Task to complete ▸
The reply should contain all of the data below, word for word.

★ ★ ★ ★ ★

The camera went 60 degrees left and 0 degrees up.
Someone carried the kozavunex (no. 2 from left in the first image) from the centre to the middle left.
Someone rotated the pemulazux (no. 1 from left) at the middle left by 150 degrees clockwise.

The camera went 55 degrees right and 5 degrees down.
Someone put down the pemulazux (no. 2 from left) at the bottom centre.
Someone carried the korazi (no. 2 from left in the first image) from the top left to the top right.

★ ★ ★ ★ ★

Result for this task ▸
The camera went 60 degrees left and 0 degrees up.
Someone carried the kozavunex (no. 2 from left in the first image) from the centre to the middle left.
Someone rotated the pemulazux (no. 1 from left) at the middle left by 150 degrees clockwise.

The camera went 55 degrees right and 5 degrees down.
Someone put down the pemulazux (no. 2 from left) at the bottom centre.
Someone carried the korazi (no. 2 from left in the first image) from the top left to the top right.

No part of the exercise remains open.